If the shift toward cooperation and away from assistance has the effect of easing criticism from elements of both the Republican and Democratic Parties, so much the better. “If it’ll calm the nerves of Tucker Carlson, or Congresswoman Jayapal on the other side of the spectrum, let it be,” the Israeli official said. Both Carlson, an influential Republican podcaster, and Pramila Jayapal, a Democratic lawmaker from Washington State, have criticized Israel’s handling of the Gaza conflict and said that U.S. support should come with more conditions or be stopped altogether.

Senator Lindsey Graham, a Republican from South Carolina, a leading supporter of U.S. aid to Israel, “didn’t know what hit him” when he heard about Netanyahu’s proposal, the Israeli official said. Weeks earlier, Graham had decried what he said was growing anti-Israeli and anti-Semitic opinion in the U.S., and said that any attempt to diminish the relationship would be a “big mistake.” But after hearing Netanyahu’s case, Graham said he would draft legislation to “dramatically expedite” Netanyahu’s new proposal.

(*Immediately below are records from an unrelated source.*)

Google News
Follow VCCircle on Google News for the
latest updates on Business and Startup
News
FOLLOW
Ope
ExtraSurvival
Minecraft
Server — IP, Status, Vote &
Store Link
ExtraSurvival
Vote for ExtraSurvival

“I will always appreciate allies who are trying to be more self-sufficient,” Graham wrote on social media. “Given what the Prime Minister said, we need not wait ten years.” (The senator’s spokesperson did not respond to requests for comment.)

The Israeli opposition leader Yair Lapid and others have dismissed Netanyahu’s plan as electioneering, arguing that it will increase Israelis’ tax burden while diminishing the country’s military and technological capabilities. Daniel Shapiro, who served as the U.S. ambassador to Israel from 2011 to 2017 and helped lead negotiations on the existing MOU, cautioned that such a dramatic shift could reinforce the perception that the U.S. is walking away from the region, potentially tilting Arab allies toward China and Russia, and leaving Israel more exposed to Iran. “The whole thing to me adds up to a significant reduction in U.S. leverage and our ability to check our competitors in the region,” Shapiro told me. “That’s something advocates for phasing out U.S. assistance in both countries, including in my party, rarely grapple with.”

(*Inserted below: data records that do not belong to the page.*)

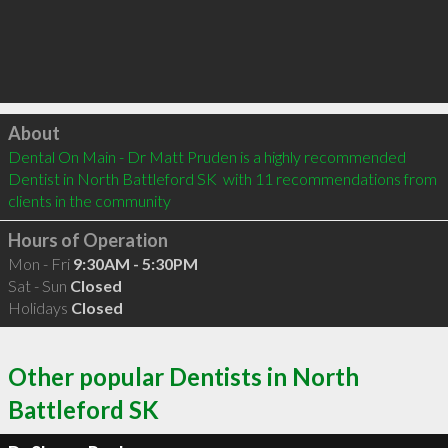
Click to load
About
Dental On Main - Dr Matt Pruden is a highly recommended 
Dentist in North Battleford SK  with 11 recommendations from 
clients in the community
Hours of Operation
Mon - Fri
9:30AM - 5:30PM
Sat - Sun
Closed
Holidays
Closed
Other popular Dentists in North
Battleford SK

Ultimately, the question of military assistance alone won’t determine the future of the U.S.-Israel relationship. “What matters more is whether the U.S. is going to sell Israel weapons, and under what conditions,” Ilan Goldenberg, a former Biden-administration official and now the chief policy officer at J Street, a liberal Jewish-advocacy group, told me. “Are we going to send aircraft carriers when Israel is worried about Iran? Are we going to shoot down those missiles?”

But even those elements of support, although not a direct gift of taxpayer funds, will likely be subject to additional scrutiny given the changing views of Americans in both parties. The old consensus is giving way, and it’s still unclear whether a new one can be forged.